# Work task
Look through the data below. Pick out the lines holding the string "jalan".

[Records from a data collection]

::::

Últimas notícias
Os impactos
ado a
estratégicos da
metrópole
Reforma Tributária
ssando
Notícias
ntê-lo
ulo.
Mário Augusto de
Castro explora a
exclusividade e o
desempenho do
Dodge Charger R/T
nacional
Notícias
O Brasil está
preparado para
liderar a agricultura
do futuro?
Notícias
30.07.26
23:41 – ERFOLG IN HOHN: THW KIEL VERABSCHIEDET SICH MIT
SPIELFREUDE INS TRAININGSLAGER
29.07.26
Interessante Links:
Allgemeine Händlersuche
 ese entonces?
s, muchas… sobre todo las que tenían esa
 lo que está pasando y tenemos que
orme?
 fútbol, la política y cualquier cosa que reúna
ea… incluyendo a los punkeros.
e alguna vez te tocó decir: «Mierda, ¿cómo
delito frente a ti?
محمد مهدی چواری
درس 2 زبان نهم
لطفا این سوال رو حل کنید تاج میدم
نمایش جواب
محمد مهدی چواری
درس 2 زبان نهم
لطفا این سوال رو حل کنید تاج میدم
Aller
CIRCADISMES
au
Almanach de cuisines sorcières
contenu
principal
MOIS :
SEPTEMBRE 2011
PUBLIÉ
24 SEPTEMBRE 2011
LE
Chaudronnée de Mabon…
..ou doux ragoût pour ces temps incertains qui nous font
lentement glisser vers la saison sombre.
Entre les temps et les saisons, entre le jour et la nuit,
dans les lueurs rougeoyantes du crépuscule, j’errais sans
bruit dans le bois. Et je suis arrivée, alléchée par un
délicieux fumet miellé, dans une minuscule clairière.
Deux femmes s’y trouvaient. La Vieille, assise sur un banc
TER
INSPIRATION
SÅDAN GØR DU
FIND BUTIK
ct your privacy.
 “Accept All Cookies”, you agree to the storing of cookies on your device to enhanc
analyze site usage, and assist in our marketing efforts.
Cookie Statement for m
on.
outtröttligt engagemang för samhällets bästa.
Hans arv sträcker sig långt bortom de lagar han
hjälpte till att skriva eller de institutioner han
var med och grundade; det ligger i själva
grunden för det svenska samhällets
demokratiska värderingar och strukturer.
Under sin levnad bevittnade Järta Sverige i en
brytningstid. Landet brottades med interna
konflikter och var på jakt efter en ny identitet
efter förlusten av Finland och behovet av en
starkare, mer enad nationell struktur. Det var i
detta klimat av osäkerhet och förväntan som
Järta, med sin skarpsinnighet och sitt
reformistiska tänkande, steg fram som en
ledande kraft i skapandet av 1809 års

::::

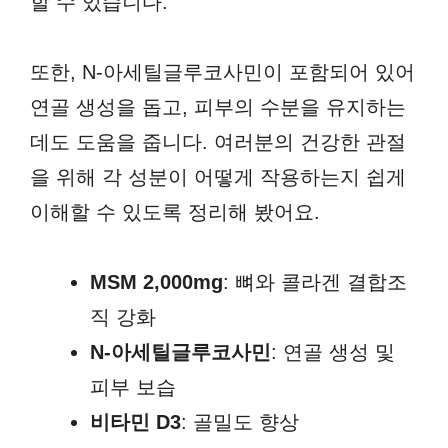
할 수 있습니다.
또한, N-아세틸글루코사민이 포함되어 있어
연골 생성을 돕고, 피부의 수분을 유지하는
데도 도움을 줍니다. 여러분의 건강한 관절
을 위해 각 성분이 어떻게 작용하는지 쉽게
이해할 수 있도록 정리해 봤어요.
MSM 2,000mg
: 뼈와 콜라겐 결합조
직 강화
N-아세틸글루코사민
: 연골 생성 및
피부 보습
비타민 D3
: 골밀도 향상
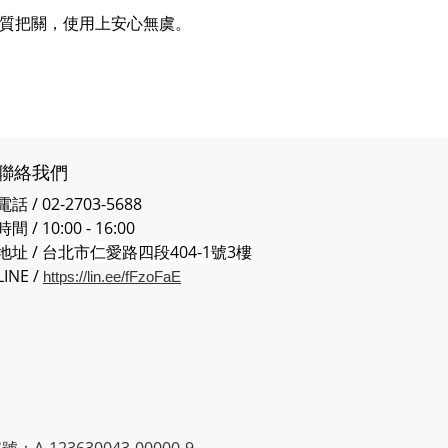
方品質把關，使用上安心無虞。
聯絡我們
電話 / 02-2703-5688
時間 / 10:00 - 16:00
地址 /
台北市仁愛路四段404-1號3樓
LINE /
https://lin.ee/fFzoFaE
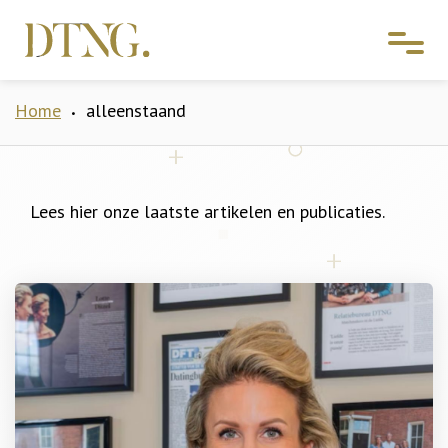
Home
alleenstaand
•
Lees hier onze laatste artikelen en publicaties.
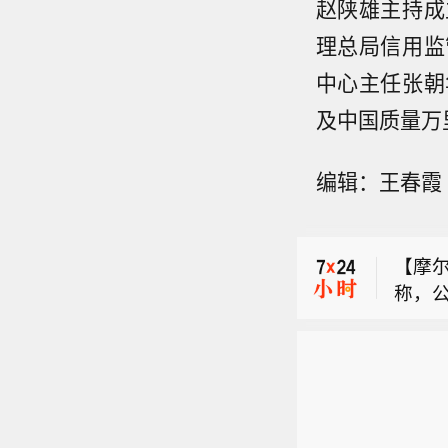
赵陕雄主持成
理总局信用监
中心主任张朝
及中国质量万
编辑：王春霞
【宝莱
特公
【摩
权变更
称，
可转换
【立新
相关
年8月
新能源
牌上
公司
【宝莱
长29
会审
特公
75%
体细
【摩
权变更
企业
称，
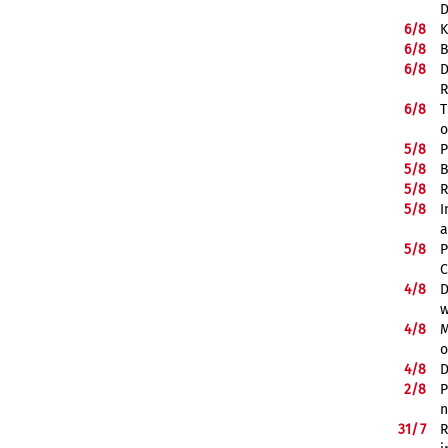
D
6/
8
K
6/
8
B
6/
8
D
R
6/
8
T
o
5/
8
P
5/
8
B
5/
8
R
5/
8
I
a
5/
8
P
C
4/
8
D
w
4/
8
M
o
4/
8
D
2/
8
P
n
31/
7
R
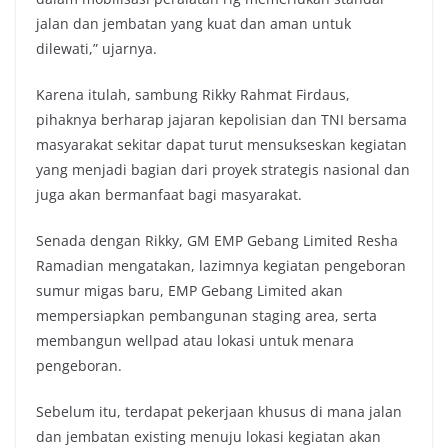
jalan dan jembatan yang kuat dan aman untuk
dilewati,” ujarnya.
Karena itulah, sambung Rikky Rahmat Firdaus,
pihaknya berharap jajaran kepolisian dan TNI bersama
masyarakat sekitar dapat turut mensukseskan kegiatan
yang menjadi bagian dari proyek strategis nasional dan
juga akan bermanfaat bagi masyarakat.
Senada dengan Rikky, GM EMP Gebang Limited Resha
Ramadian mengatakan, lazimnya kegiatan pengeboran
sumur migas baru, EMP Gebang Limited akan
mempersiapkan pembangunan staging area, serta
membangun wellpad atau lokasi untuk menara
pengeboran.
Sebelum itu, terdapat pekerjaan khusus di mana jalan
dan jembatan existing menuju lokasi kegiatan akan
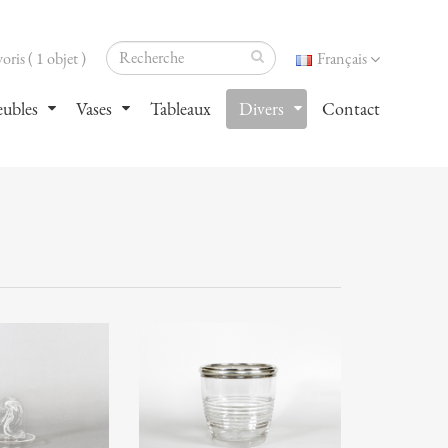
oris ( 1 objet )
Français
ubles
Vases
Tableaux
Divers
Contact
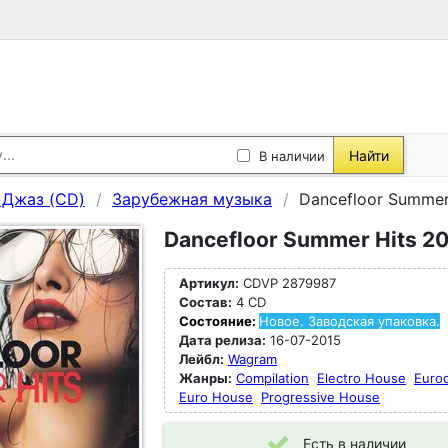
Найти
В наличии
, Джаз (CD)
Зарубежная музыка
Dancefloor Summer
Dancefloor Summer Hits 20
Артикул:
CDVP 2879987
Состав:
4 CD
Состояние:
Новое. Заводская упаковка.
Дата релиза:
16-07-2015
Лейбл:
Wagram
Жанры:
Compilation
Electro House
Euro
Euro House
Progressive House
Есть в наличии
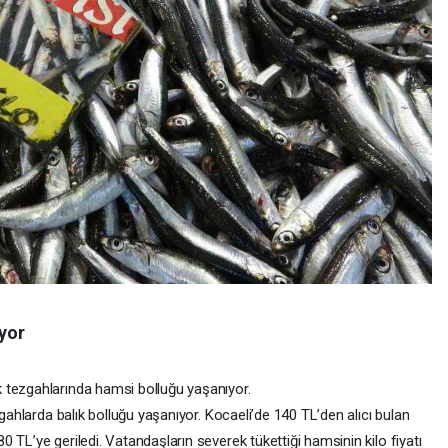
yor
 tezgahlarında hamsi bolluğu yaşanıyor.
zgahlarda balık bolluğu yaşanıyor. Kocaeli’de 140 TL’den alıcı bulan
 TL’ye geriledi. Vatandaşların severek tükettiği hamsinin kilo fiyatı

::::

# Response box
jalan dan jembatan yang kuat dan aman untuk
Sebelum itu, terdapat pekerjaan khusus di mana jalan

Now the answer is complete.